July CSS Awareness Post

Pauline Conolly’s CSS post can also be found on her web page, Pauline Conolly, ‘writer, historian, lover of books and birds’

A  RARE AND BAFFLING ILLNESS – CHURG STRAUSS SYNDROME!

Being encouraged to exercise by a sweet little freind

 

This is the first time I have written a blog about the very rare auto-immune condition I was diagnosed with after collapsing in January, 2012.  It was a huge shock, especially as I  had just signed the contract for my first book.

Churg Strauss Syndrome (CSS)  is a form of vasculitis  (inflammation of the blood vessels) . It was first described by  Jacob Churg and Lotte Strauss  at  New York’s Mount Sinai Hospital, in 1951.  Coincidently, this was  the year I was born.  Recently the more medically descriptive (but  impossible to pronounce  or remember)   name of  eosinophillic  granulomatosis with polyangitis (EGPA) has been preferred, though certainly not by me!  The disease in not contagious and nor is it inherited.  It is extremely hard to diagnose and variable in both presentation and progression. However,  there are generally  three stages. The first involves  adult-onset asthma and allergic rhinitis.  Repeated surgery to remove nasal polyps is  common.

In the  second stage, white blood cells called eosinophils  become elevated and  can cause  insidious damage to organs such as the lungs and digestive system.  Despite having smoked for many years in my foolish youth, my lungs somehow  escaped unscathed.

Micrograph of eosinophilic vasculitis

 

The third and most serious stage  leads to neuropathy  (nerve damage)  and  full-on vasculitis.  If the  heart and brain are affected, as in my case,   the condition is life-threatening.

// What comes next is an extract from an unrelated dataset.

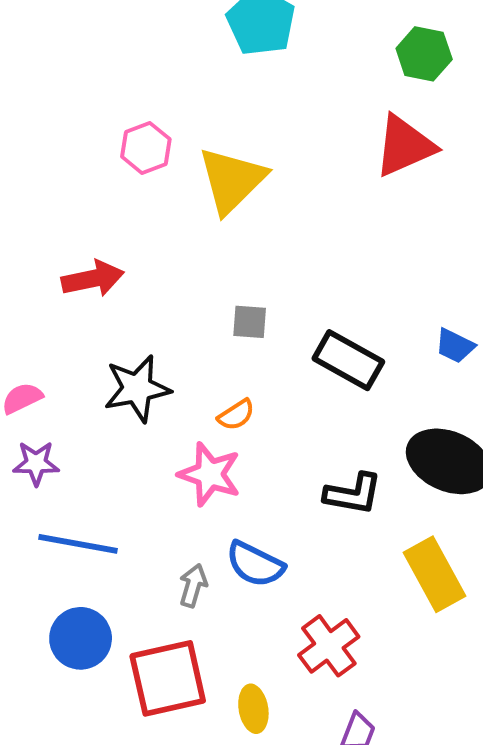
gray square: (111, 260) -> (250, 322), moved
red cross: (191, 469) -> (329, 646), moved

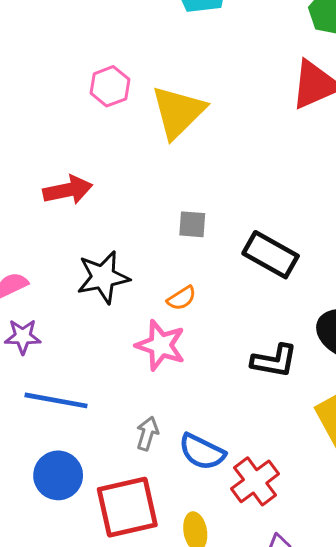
blue semicircle: (255, 564) -> (202, 452), moved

Several months after  my original stay in  hospital I was readmitted for surgery to remove fluid  from around my heart.  It was  a setback, but I recovered well.

 

Recovering after surgery, April 2012

At this point,  there is no cure for CSS.   Worse still, the medications  used to control it and to achieve remission  include  steroids and  powerful  immunosuppressants. Both drugs  have severe side-effects.  Prolonged steroid use leads to puffiness of the face , weight gain and loss of bone density .  Immunosuppressants leave the body vulnerable to infections and cause hair loss. Changes to body image are difficult to cope with , especially when  insensitive remarks are made.   Naturally  the great hope among medical experts and patients is that a cure will be found, or that less toxic drugs will be developed.  Happily, there  ARE  new treatments on the horizon.

The following picture was taken as a publicity shot for my publishers. Looking at it now, I can see that the shape of my face was  changing.

The effects of steroid use.

I consider myself  extremely  fortunate.  Like many patients, I was already in stage  three  at diagnosis, but  most of the damage that had occurred was  reversed.  After 18 months of treatment I achieved  full remission and  am now off  all  CSS medication.   I am  still  more easily fatigued and  have   some residual  numbness in my feet,  but otherwise I feel perfectly  well.    I am one of the few people who manage to reach this stage.  Of course, there is no guarantee that I will not have a ‘flare’.   However, my specialist  tells me that if this occurs it is likely to be less severe, and therefore reaching remission would be easier.

I belong to  a wonderful CSS support group, which  currently has over 450 members world-wide. We have  chosen July 1 to speak out  about our condition in an effort to raise awareness of what is  a  debilitating and  still sometimes fatal   disease.  Increased awareness will lead to greater research  and perhaps the miracle of a cure.  The impetus for our  PR blitz  was the recent death of one of our members, who died six months after diagnosis, aged just  44.   RIP  Kevin.

I am  currently collaborating with several other people on a book about Churg Strauss Syndrome, to be edited by  US group member,  Amy Launiere.